*STUDY MATERIAL*:
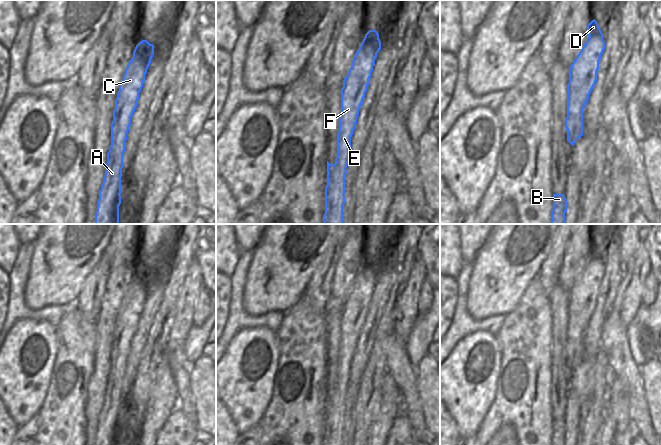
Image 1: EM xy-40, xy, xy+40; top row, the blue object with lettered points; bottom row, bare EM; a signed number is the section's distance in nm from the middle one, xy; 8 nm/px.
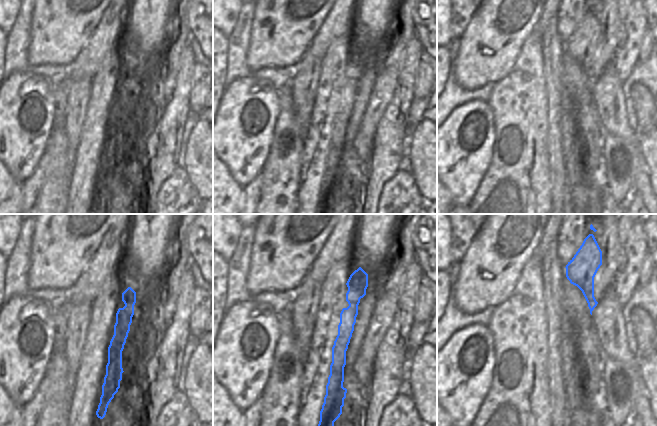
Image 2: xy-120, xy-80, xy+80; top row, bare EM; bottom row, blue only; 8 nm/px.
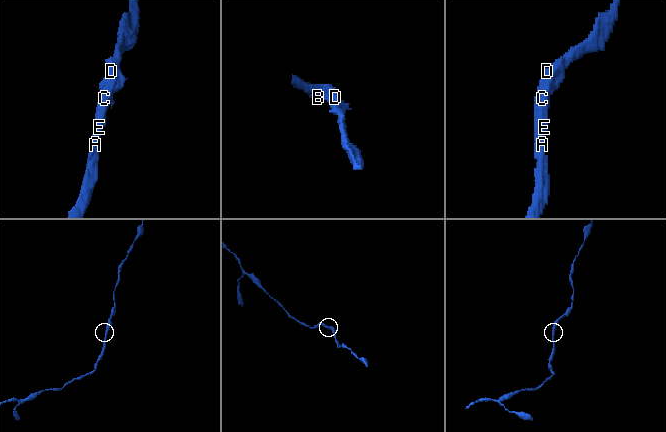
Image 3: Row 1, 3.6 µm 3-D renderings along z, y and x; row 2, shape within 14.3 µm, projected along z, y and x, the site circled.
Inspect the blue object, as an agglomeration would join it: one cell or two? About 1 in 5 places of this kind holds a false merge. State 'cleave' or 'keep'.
keep

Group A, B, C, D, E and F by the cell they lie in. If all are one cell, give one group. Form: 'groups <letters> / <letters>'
groups A B C D E F

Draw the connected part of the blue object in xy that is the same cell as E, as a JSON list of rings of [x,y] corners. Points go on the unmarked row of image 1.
[[[369,254],[355,277],[351,291],[341,313],[341,339],[337,357],[337,381],[334,388],[327,385],[327,409],[325,411],[325,437],[323,445],[343,445],[345,428],[345,400],[349,386],[351,361],[357,347],[369,303],[381,265],[376,254]]]

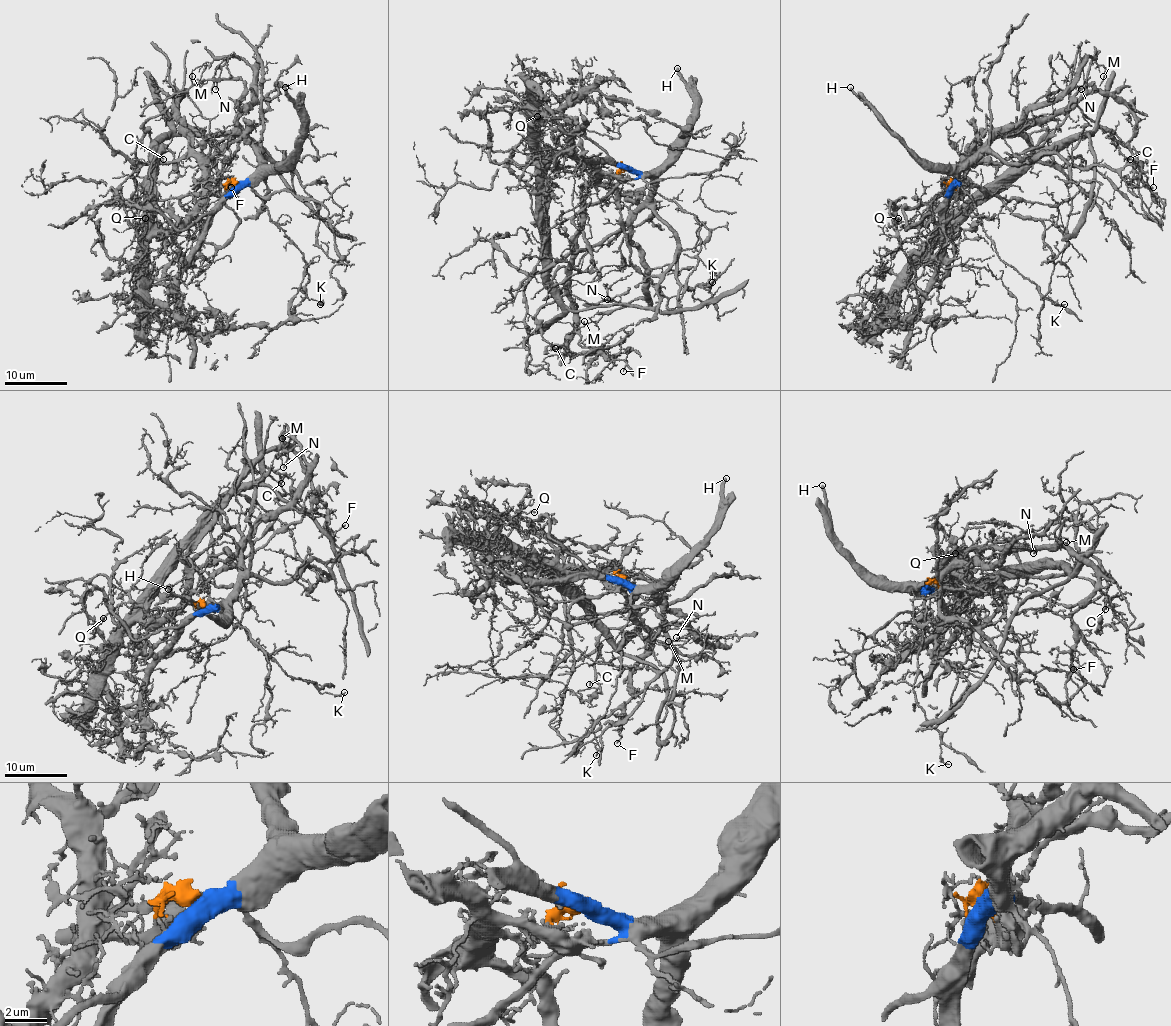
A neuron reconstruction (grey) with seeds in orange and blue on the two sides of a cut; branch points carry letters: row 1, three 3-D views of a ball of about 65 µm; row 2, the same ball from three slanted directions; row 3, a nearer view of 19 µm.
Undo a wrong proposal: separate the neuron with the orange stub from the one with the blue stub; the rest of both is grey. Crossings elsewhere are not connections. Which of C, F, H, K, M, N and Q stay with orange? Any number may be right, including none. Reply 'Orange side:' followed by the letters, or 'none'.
Orange side: C, F, Q

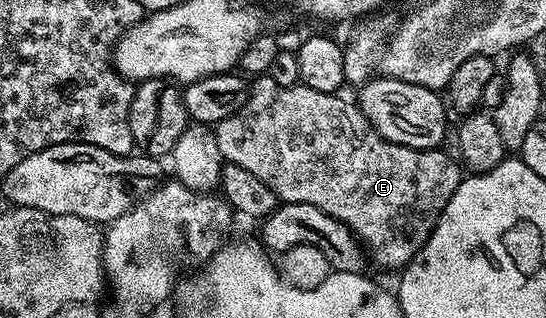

*PROBLEM*: Copy exactly, and copy nothing else: the lines from the start of the data above through the line that holds "Image 3: Row". The pictures stay out.

*ANSWER SECTION*:
Image 1: EM xy-40, xy, xy+40; top row, the blue object with lettered points; bottom row, bare EM; a signed number is the section's distance in nm from the middle one, xy; 8 nm/px.
Image 2: xy-120, xy-80, xy+80; top row, bare EM; bottom row, blue only; 8 nm/px.
Image 3: Row 1, 3.6 µm 3-D renderings along z, y and x; row 2, shape within 14.3 µm, projected along z, y and x, the site circled.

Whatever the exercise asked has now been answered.